### [Assignment]
Each line of the data below from the one holding "dazu anregen, über ihr eigenes Verhalten im" to the one holding "Sicherheit im Straßenverkehr zu verbreiten.", inclusive, is to be reproduced exactly; no other line belongs in the answer.

### [Supplied material]
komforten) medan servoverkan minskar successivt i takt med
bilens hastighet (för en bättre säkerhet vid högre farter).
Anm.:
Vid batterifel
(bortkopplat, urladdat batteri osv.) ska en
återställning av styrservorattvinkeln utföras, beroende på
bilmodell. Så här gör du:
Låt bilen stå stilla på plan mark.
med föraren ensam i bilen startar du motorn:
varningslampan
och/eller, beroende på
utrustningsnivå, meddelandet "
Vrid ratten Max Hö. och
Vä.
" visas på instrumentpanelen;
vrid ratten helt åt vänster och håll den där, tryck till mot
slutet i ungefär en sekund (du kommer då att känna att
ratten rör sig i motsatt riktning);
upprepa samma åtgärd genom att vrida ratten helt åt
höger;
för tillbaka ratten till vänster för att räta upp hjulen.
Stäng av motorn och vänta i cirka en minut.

---

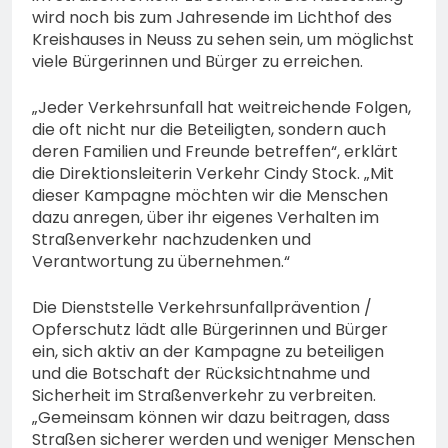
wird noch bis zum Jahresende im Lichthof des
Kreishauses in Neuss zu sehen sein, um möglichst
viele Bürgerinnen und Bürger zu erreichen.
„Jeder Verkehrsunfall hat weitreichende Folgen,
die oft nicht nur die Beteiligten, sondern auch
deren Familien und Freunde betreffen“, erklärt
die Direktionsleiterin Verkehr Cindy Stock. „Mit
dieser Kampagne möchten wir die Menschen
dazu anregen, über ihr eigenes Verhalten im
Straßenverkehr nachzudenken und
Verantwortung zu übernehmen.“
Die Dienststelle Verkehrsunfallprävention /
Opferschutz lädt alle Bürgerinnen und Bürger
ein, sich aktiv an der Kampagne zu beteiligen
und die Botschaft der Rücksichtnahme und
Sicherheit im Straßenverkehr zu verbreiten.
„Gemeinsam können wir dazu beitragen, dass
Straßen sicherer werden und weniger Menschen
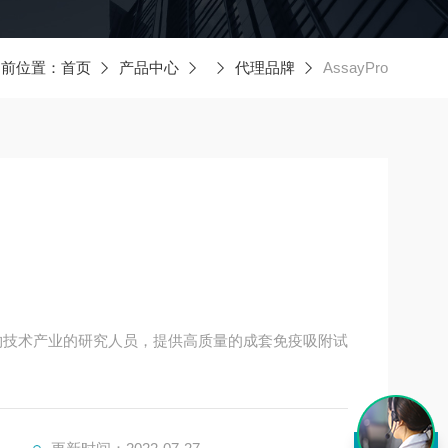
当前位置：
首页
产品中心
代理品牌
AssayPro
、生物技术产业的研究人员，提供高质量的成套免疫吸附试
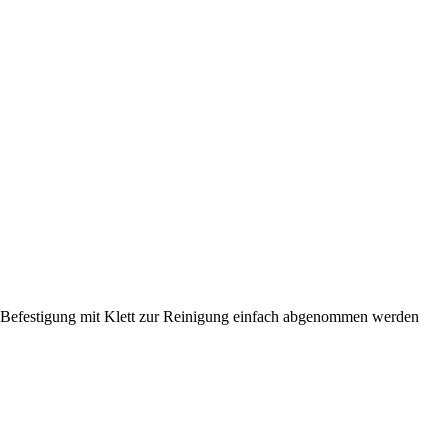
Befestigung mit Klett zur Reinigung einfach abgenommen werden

### [Final answer]
dazu anregen, über ihr eigenes Verhalten im
Straßenverkehr nachzudenken und
Verantwortung zu übernehmen.“
Die Dienststelle Verkehrsunfallprävention /
Opferschutz lädt alle Bürgerinnen und Bürger
ein, sich aktiv an der Kampagne zu beteiligen
und die Botschaft der Rücksichtnahme und
Sicherheit im Straßenverkehr zu verbreiten.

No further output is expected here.